INSTRUCTIONS FOR THE TASK.
Below are the records; copy every line in them that holds the string "real".
##### EXTRACTED RECORDS #####
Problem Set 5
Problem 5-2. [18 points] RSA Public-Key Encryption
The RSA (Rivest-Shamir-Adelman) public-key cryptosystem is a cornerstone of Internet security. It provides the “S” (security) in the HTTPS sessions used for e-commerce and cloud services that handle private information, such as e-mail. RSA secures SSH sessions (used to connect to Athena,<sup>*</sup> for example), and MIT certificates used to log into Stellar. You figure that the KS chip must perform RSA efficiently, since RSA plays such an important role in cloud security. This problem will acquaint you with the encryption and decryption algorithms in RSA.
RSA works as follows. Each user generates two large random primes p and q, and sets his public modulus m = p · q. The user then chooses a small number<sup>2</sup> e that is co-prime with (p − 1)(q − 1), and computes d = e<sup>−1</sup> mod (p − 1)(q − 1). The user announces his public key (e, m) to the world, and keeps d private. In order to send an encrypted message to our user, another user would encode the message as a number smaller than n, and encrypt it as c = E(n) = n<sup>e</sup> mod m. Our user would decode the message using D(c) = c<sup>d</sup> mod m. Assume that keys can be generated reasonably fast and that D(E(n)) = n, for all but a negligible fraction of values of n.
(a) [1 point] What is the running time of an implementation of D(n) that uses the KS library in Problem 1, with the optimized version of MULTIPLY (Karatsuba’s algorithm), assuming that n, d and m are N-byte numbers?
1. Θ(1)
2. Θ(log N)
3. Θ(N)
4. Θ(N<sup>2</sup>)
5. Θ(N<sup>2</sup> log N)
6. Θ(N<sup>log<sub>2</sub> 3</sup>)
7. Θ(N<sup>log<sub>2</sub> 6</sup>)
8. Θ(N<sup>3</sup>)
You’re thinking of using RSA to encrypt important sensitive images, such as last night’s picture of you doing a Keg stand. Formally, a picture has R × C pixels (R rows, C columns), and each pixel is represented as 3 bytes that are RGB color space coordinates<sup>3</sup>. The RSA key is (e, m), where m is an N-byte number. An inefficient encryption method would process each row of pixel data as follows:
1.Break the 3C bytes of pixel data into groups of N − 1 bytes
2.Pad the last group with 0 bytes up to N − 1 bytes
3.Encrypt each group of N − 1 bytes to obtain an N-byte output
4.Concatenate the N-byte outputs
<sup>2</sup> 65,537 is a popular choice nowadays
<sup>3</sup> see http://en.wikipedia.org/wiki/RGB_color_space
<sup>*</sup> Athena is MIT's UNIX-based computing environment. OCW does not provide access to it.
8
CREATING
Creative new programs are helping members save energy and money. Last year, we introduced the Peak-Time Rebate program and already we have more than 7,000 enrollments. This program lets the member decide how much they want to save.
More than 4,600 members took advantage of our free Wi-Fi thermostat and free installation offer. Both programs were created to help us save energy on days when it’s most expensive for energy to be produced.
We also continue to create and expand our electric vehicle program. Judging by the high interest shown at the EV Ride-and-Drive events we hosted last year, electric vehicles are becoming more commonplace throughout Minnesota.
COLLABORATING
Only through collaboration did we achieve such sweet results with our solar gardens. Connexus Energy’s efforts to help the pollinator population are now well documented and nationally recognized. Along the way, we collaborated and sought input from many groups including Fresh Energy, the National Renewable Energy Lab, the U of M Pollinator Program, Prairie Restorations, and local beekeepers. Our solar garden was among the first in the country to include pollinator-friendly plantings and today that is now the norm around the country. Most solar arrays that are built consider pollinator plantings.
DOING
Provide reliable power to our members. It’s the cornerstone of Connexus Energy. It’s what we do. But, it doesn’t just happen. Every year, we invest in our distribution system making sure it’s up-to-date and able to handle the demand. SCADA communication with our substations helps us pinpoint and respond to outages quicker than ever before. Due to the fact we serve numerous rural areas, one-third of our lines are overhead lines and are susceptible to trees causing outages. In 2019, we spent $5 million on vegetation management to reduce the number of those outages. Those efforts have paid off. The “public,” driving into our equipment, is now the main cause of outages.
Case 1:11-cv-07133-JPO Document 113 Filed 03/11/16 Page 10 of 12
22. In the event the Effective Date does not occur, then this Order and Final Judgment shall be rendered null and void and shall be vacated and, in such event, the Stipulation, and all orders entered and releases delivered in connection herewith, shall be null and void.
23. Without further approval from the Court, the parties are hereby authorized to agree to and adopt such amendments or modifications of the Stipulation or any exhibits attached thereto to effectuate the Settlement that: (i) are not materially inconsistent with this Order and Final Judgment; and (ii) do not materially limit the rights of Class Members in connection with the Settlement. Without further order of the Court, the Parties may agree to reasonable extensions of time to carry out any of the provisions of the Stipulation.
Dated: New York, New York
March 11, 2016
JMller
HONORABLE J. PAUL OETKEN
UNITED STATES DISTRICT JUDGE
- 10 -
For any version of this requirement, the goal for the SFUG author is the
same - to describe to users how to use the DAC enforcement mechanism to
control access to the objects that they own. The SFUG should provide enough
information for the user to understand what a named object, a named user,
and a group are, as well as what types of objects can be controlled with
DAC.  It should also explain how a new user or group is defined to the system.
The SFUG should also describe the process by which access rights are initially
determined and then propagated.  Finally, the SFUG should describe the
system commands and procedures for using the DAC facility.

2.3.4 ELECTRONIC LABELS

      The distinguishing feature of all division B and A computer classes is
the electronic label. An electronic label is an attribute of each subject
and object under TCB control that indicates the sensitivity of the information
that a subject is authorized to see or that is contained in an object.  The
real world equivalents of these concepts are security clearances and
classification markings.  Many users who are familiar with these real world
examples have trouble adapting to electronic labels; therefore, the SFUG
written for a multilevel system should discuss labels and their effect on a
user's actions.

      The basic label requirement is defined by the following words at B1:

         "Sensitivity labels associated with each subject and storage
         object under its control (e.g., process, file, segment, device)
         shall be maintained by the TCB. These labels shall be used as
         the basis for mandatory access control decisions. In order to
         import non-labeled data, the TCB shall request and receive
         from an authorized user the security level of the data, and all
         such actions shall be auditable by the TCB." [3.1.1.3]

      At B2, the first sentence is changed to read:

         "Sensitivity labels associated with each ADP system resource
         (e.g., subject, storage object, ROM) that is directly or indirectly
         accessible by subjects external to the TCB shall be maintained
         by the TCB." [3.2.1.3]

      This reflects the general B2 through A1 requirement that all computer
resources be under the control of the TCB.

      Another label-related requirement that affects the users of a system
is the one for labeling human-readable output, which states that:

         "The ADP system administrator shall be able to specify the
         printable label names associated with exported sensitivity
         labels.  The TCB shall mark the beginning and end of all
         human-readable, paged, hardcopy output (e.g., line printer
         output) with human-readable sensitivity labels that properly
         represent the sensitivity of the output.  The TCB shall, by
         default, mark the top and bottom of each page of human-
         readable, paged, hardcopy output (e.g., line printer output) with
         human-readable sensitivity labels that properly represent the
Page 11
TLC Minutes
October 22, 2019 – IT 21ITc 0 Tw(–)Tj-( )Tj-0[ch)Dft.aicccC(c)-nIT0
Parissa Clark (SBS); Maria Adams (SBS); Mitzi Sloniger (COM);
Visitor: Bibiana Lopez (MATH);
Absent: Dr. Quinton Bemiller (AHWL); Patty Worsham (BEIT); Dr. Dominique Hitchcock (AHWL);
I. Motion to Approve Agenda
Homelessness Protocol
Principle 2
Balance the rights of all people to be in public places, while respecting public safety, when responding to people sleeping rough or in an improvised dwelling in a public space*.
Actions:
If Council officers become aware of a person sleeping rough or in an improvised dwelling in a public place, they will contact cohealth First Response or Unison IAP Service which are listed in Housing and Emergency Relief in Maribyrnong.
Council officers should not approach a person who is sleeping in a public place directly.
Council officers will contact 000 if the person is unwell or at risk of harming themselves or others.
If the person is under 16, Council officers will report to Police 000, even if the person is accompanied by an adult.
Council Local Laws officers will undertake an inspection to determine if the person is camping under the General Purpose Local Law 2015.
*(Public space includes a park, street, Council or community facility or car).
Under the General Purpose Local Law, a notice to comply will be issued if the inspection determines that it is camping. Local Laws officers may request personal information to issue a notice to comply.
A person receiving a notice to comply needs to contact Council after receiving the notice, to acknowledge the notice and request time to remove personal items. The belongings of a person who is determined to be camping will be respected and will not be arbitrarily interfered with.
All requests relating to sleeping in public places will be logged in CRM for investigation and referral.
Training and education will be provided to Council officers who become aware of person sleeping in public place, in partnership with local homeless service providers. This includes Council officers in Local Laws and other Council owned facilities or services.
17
#####
FINISHED EXERCISE.
real world equivalents of these concepts are security clearances and
classification markings.  Many users who are familiar with these real world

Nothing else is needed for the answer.